I'm sorry if this ends up being a duplicate, but I cannot find an answer to my question (or maybe I just can't phrase it right!).
Suppose we have two continuous random variables $X$ and $Y$. Suppose I want to write (with an awful abuse of notation but I hope it gets my idea across) $$ f_X(x)=\int f_X(x|C)dP_C $$ where $P_C$ is the probability of the event $C:=\{X<Y\}$. This feels very wrong! I think my intuition is coming from $P(A,B) = P(A,B)/P(B)$, but I don't think it makes sense to write $f_X(x|C) = f_{X,C}(x,C)/f(C)$, since $C$ doesn't have a 'density' as such. Does it make more sense to condition on the event $C$, or would it be better to do something like this: Let $Z = X-Y$ $$ f_X(x)=\int_0^\infty f_X(x|Z=z)f_Z(z)dz $$ But in this case I'm not sure whether the integration variable or limits are right. Any help would be greatly appreciated (as well as suggestions for better notation in the first part!!). Thanks.
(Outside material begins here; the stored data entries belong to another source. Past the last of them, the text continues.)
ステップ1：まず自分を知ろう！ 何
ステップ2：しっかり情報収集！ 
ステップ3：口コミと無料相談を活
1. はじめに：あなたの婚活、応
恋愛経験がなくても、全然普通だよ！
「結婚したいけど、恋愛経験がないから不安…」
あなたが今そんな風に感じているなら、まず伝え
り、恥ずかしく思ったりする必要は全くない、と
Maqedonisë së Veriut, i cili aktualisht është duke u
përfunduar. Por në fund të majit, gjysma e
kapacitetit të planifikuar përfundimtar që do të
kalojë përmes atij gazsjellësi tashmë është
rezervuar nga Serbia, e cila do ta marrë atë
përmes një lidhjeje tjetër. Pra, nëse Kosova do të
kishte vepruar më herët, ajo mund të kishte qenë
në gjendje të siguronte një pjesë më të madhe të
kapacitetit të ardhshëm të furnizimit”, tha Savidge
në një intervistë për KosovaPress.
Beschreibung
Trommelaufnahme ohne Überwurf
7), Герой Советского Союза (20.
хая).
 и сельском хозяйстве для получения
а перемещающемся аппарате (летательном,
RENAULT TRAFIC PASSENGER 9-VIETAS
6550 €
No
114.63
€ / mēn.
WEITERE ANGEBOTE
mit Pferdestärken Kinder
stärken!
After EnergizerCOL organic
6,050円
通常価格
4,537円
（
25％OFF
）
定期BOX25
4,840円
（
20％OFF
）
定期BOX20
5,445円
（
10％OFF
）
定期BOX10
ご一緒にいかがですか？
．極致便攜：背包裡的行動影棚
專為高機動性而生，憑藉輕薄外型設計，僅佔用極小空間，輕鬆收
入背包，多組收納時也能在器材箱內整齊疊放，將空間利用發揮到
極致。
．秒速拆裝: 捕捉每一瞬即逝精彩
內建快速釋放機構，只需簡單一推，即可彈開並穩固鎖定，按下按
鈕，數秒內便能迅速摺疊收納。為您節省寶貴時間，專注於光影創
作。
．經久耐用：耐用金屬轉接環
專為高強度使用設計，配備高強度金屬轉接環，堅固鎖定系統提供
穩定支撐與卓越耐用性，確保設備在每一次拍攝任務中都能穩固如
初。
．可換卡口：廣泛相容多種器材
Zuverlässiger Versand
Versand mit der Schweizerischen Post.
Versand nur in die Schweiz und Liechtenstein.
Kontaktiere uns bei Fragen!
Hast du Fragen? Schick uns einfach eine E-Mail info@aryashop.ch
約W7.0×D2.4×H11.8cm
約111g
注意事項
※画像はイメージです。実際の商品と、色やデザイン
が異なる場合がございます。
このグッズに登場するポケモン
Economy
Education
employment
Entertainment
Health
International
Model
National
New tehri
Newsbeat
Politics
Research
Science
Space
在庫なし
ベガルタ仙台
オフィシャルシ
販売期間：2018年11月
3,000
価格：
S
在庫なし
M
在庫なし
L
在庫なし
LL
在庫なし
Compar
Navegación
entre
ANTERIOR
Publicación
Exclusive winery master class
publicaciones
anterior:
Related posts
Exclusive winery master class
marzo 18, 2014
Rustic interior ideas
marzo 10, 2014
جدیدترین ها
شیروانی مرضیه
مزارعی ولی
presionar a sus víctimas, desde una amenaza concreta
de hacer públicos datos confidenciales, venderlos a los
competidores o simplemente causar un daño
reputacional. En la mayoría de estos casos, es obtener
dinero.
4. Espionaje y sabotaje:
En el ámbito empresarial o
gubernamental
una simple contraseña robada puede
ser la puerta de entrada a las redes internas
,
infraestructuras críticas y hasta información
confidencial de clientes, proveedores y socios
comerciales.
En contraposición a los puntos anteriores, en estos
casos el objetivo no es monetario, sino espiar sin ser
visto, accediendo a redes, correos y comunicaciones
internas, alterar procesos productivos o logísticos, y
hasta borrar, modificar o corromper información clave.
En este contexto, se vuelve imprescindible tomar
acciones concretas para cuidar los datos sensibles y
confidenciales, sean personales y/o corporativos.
Let $X$ be any random variable. Fix $n$ as a positive integer and let $\{B_i\}_{i=1}^n$ be a partition of the sample space into $n$ disjoint events, so $B_i\cap B_j=\phi$ for $i\neq j$, and $\cup_{i=1}^n B_i=\Omega$. Then for each $x \in \mathbb{R}$ we have by the law of total probability \begin{align*} F_X(x) &= P[X\leq x]\\ &=\sum_{i=1}^n P[X\leq x|B_i]P[B_i]\\ &= \sum_{i=1}^n F_{X|B_i}(x)P[B_i] \end{align*} which gives us the "law of total CDF" (where we implicitly remove those terms $i$ for which $P[B_i]=0$). If we assume PDFs exist that can be obtained by differentiation then by differentiating both sides we obtain the "law of total PDF" $$f_X(x) = \sum_{i=1}^n f_{X|B_i}(x)P[B_i]$$ For your case we can use $n=2$, $B_1=C, B_2=C^c$ to obtain $$\boxed{f_X(x) = f_{X|C}(x)P[C]+f_{X|C^c}(x)P[C^c]}$$ where we simply remove the corresponding term if $P[C]=0$ or $P[C^c]=0$.
Now let $Z$ be a continuous random variable for which marginal PDF $f_Z(z)$ and joint PDF $f_{X,Z}(x,z)$ exist. Then \begin{align*} f_X(x) &= \int_{-\infty}^{\infty}f_{X,Z}(x,z)dz\\ &=\int_{-\infty}^{\infty} f_{X|Z}(x|z)f_Z(z)dz \end{align*} where the integral is implicitly restricted to the support of $f_Z$ (the region where it is positive). Note that in general you need $\int_{-\infty}^{\infty}$ rather than $\int_0^{\infty}$.